P.P. Malhotra, ASG, Vivek Tandon, Ajesh Luthra, Manpreet Kaur and Chetan Chawla, for the Appellant; Naresh Kaushik and M.K. Bhardwaj, for the Respondent

Final Decision

Dismissed

Acts Referred
  • Constitution of India, 1950 - Article 226, 311(2)
  • Delhi Police (Punishment and Appeal) Rules, 1980 - Rule 11, 11(1), 11(3)
  • Prevention of Corruption Act, 1988 - Section 13, 7

Judgement Text

Translate:

Madan B. Lokur, J.@mdashThe only issue that we are required to consider is whether, notwithstanding the proviso to Rule 11(1) of the Delhi Police (Punishment and Appeal) Rules, 1980 (for short the Rules) a police officer can be dismissed or removed from service during the pendency of a first appeal against an order of conviction and sentence.

2. With the consent of learned Counsel for the parties, we heard submissions on this issue arising out of O.A. No. 544/2006 decided by the Central Administrative Tribunal, Principal Bench, New Delhi on 9th March, 2007 in a batch of connected original applications. It was agreed that WP(C) No. 1044/2008 be treated as the main case.

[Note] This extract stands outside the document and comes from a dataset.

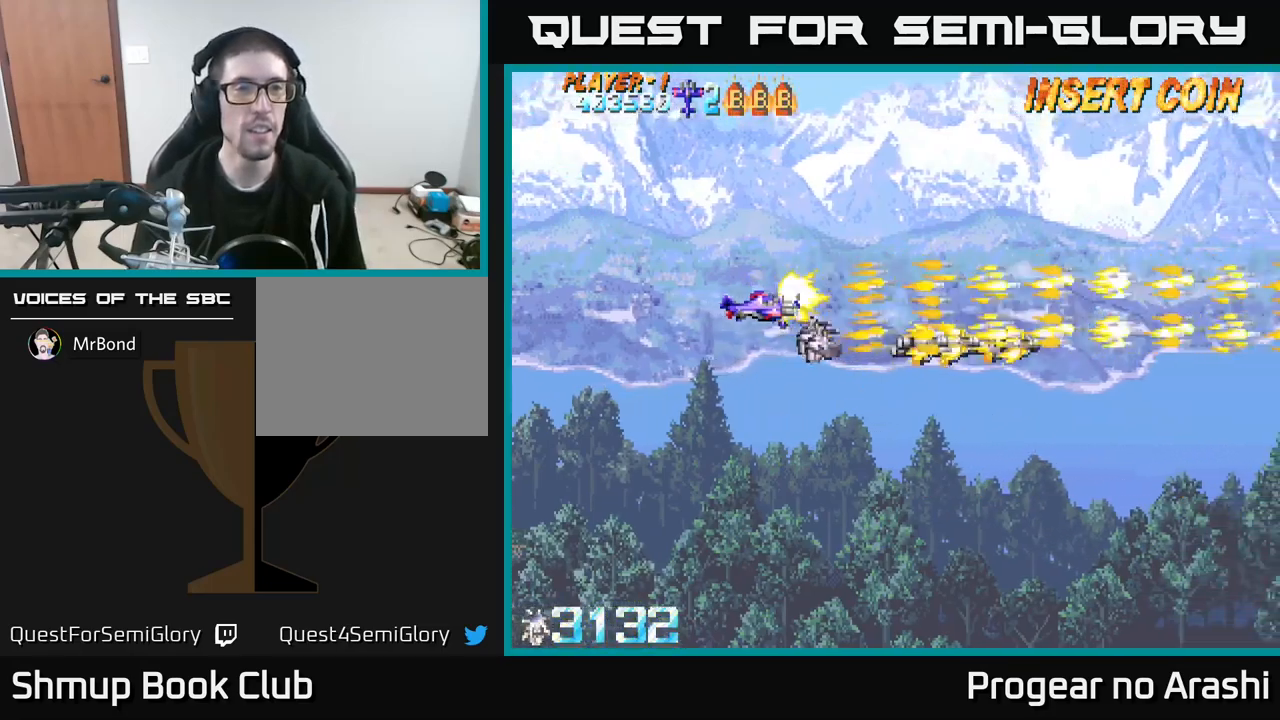
{"buttons": ["X"], "left_stick": "center", "events": []}
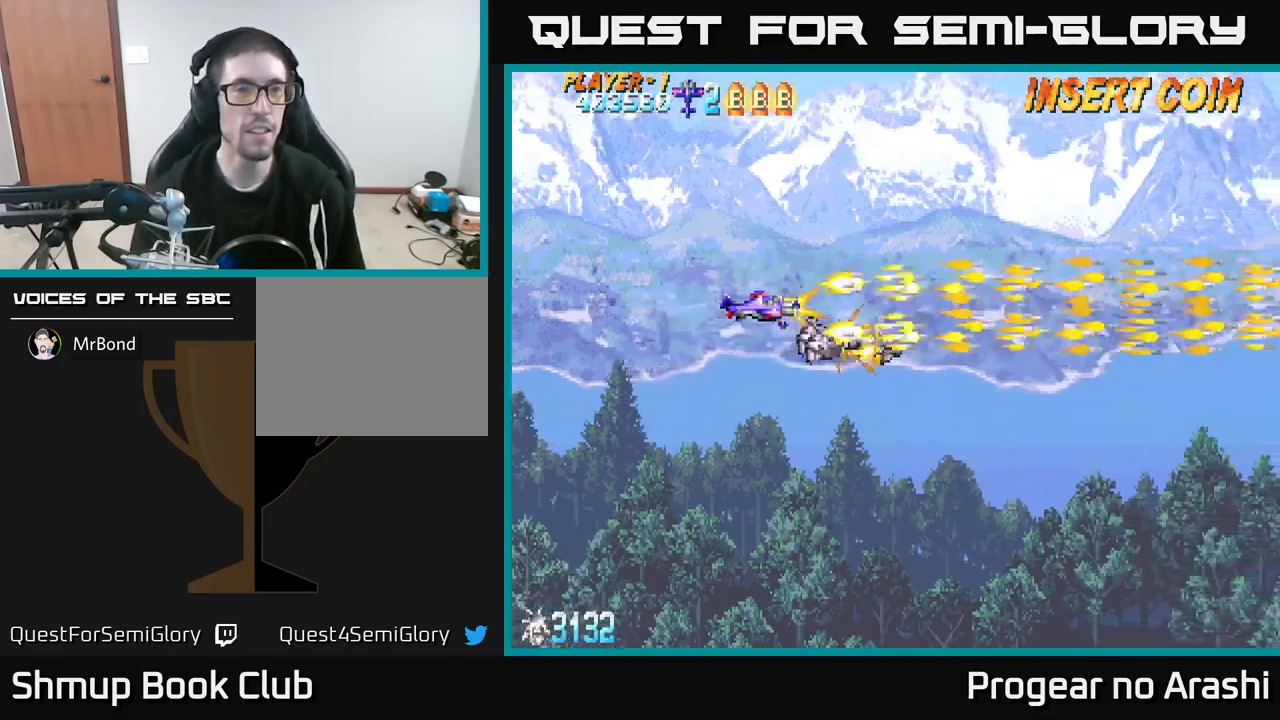
{"buttons": ["X"], "left_stick": "center", "events": [[100, "DPAD_LEFT", "down"], [267, "DPAD_LEFT", "up"]]}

3. For facility of reference Rule 11(1) of the Rules and its proviso read as follows:

11. Punishment on judicial conviction.- (1) When a report is received from an official source, e.g. a court or the prosecution agency, that a subordinate rank has been convicted in a criminal court of an offence, involving moral turpitude or on charge of disorderly conduct in a state of drunkenness or in any criminal case, the disciplinary authority shall consider the nature and gravity of the offence and if in its opinion that the offence is such as would render further retention of the convicted police officer in service, prima facie undesirable, it may forthwith make an order dismissing or removing him from service without calling upon him to show cause against the proposed action provided that no such order shall be passed till such time the result of the first appeal that may have been filed by such police officer is known.

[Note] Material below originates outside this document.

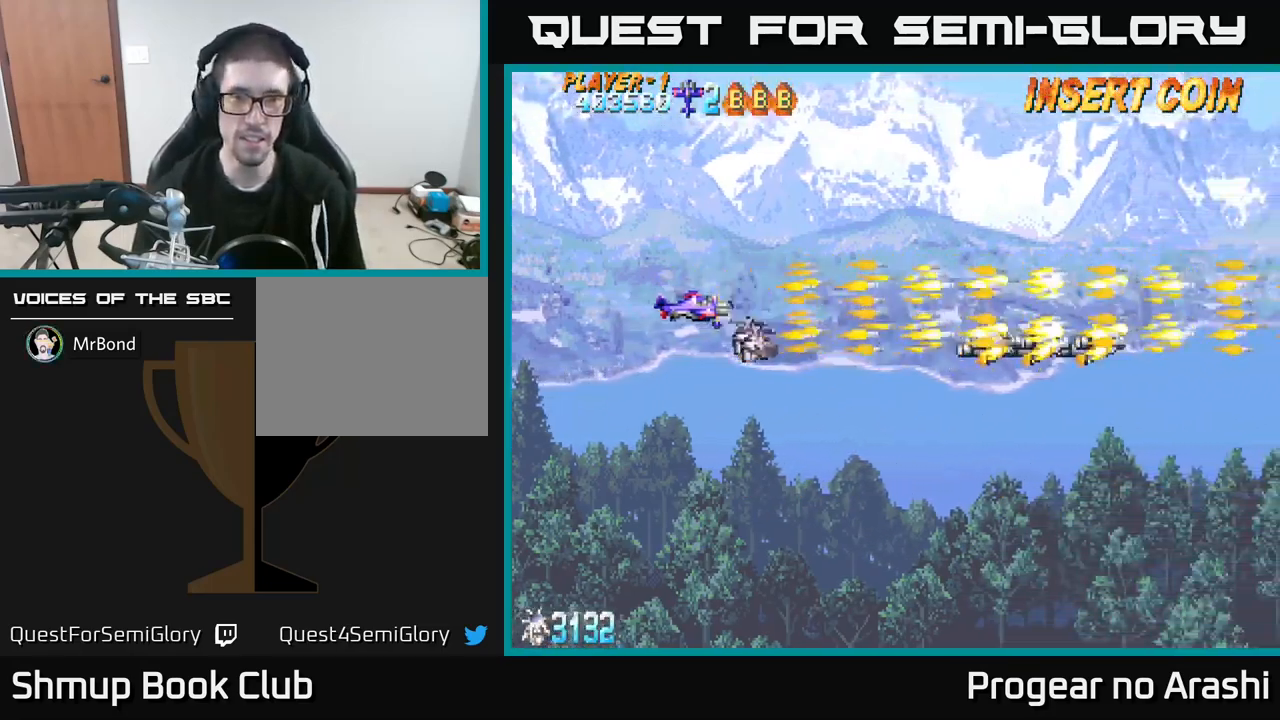
{"buttons": ["X"], "left_stick": "center", "events": []}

4. The broad facts in all these cases are not in dispute. Suffice it to say, in WP(C) No. 1044/2008, the Respondent was convicted of an offence u/s 7 read with Section 13 of the Prevention of Corruption Act, 1988. The conviction was handed down on 11th December, 2002 and he was sentenced to undergo two years simple imprisonment and a fine of Rs. 2000/-. In default of payment of fine, he was to undergo simple imprisonment for a further period of two months. The sentence was awarded on 16th December, 2002.

5. Against the conviction and sentence, the Respondent filed an appeal in this Court being Crl.A. No. 995/2002 and by an order dated 10th November, 2003 the sentence was suspended. The appeal is still pending disposal.

6. On 9th December, 2005, the Petitioner issued a circular pursuant to a decision rendered by the Supreme Court in Deputy Director of Collegiate Education (Administration), Madras Vs. S. Nagoor Meera, . The essence of the circular is that in view of the judgment of the Supreme Court, orders could be passed dismissing or removing a convicted police officer under Clause (a) of the second proviso to Article 311(2) of the Constitution during the pendency of his first appeal against the order of conviction and sentence. The circular provides that an order passed under Clause (a) of the second proviso to Article 311(2) of the Constitution is not barred, merely because the sentence is suspended by the appellate Court or the convict has been released on bail. In view of this, the disciplinary authority was required to take action under the Constitution in appropriate cases. This circular was issued in supersession of an earlier circular dated 6th January, 1994.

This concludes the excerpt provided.